(Closed) Four months to go, HUGE DRAMA.

posted 5 years ago in Emotional
Post # 3
Member
2715 posts
Sugar bee
  • Wedding: September 2012

What happened?  It’s hard to give advice without knowing exactly what the drama was about.  However, I will say that you should focus on restoring your relationship and not worry about your programs and bridal shower invites (the latter of which you shouldn’t be making anyway).  Your relationship with your SIL is much more important.

Post # 4
Member
1420 posts
Bumble bee
  • Wedding: September 2014 - Turf Valley

@sam.stoinski:  Without wanting reprinting everything, I would say the only thing to do is just leave it.  I mean, people will probably know that Future Sister-In-Law bailed on your wedding.  It will probably make you look like the bigger person for not having everything changed.  Just accept that she’s difficult and forget about her and her name on your papers as best you can.

Post # 6
Member
1475 posts
Bumble bee
  • Wedding: July 2014

@sam.stoinski This might be wishful thinking but don’t change anything, perhaps she will come around and she and her family will fulfil the roles they promised (for her brother’s sake). You’ve got 4 months so who knows what will happen.

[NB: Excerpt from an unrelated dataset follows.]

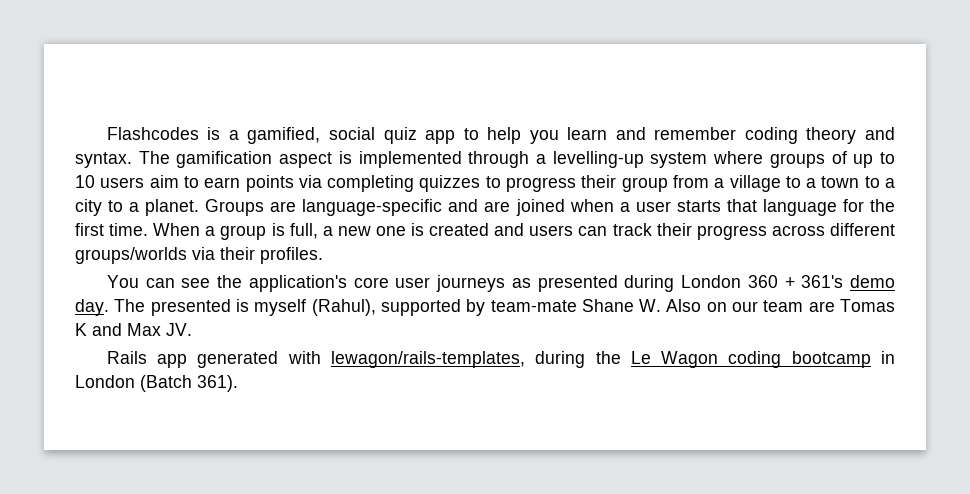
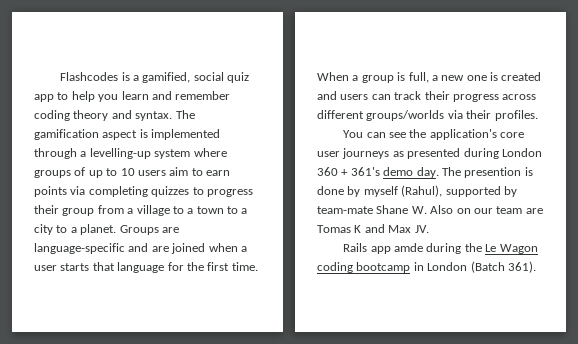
[150,299,249,316] presented is -> [464,167,533,178] [317,186,361,197] presention is done by
[197,351,525,368] generated with lewagon/rails-templates, -> [394,243,424,252] amde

As for your relationship with her, that may also come around over time…

Post # 10
Member
9916 posts
Buzzing Beekeeper
  • Wedding: June 2013

@sam.stoinski:  What exactly is the problem?  She said she is only being in the wedding for her brother…and then she accused you of something…and now she’s not in the wedding?  What happened?

Post # 12
Member
3572 posts
Sugar bee
  • Wedding: September 2011

Wow you printed your stuff very early. Why were you involved with the printing of shower invitations?

You should not be more worried about the invites and programs than mending her relationship with her.  Even if your Future Sister-In-Law is a major jerk, you need to fix this.  This is your future family. 

Post # 14
Member
3572 posts
Sugar bee
  • Wedding: September 2011

I think your attitude says it all.   I can’t imagine your Fiance is happy with your priorities right now.

 

Post # 15
Member
7385 posts
Busy Beekeeper

@sam.stoinski:  Why is her name on the invites though? You being involved with the shower invite, yeah weird. As for the other stuff,  just change the programs and be done with it. Frankly if she said she wants to support her brother thats her perogrative. Yall don’t have to be freinds. But I do get that standing as a Bridesmaid or Best Man she shouldn’t have made that statement. But she’s not necessarily “wrong” for feeling that way. She saved you the trouble, she removed herself. Just make sure there is not back and forth “I’m in, I’m out”. 

 

What does your Fiance say about this?